Fig. 2 – Il tema degli aiuti di Stato è presidiato dal Commissario alla Concorrenza Vestager
3. UN MAGGIOR COORDINAMENTO ECONOMICO IMPLICHEREBBE UNA PIÙ STRETTA INTEGRAZIONE POLITICA
Questa tripartizione di posizioni ci riporta all’eterno problema dell’incompiutezza istituzionale dell’Unione, dove le decisioni fondamentali sono prese dai governi degli Stati membri riuniti nel Consiglio e dove l’unanimità dei consensi si raggiunge in base alla capacità di imposizione delle diverse forze politico-economiche nazionali. Che ciascun Paese guardi ai propri interessi immediati, su un orizzonte temporale che è quello della politica elettorale, è naturale, che questi coincidano nel medio-lungo termine con l’interesse comune europeo è un altro discorso. E qui entra in gioco anche un ragionamento di tipo ideologico-politico. Infatti, come detto sopra, qualcuno non vuole altro debito comune perché non ne ha bisogno o per motivi ideologici, altri perché non vogliono nessun meccanismo che porti a un’integrazione più stretta, né economica né tantomeno politica.
È fondamentale, comunque, che venga almeno evitata la frammentazione del mercato unico e sia mantenuta per quanto possibile quella parità di condizioni (level playing field) che ne è elemento essenziale di funzionamento. Se aiuti di Stato saranno, dunque, è fondamentale che siano autorizzati e implementati con modalità studiate attentamente, in maniera da bilanciarne i possibili effetti distorsivi che sarebbero alla lunga controproducenti per la tenuta dell’economia dell’UE nel suo complesso.

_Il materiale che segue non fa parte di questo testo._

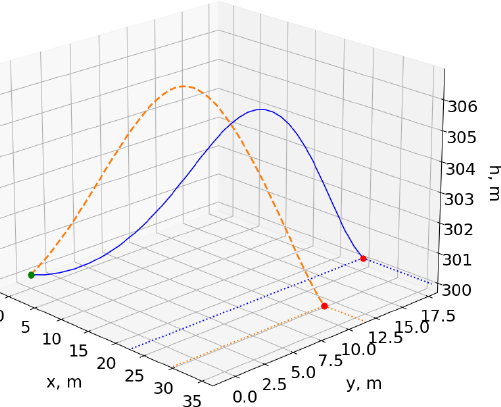
Figure 17. NEAT and TO simulated trajectories of the dynamic soaring SUAV. Neurocontroller in solid, optimized trajectory in dotted.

Comunitarizzazione del debito (come fatto con NGEU), politiche fiscali comuni, programmazione e coordinamento delle politiche economiche a livello europeo, sono tutti elementi che caratterizzerebbero un’Unione spinta verso un orizzonte di tipo federale. Il contrario di quella che è al momento attuale la spinta prevalente nelle capitali europee, vuoi per interessi economico-industriali vuoi per alcune posizioni ideologiche sovraniste o comunque favorevoli al metodo intergovernativo. Entro questi fattori condizionanti è stretta la posizione di chi come l’Italia non può permettersi lo stanziamento di grandi risorse di bilancio e al contempo non è politicamente orientata verso forme di integrazione più stringenti.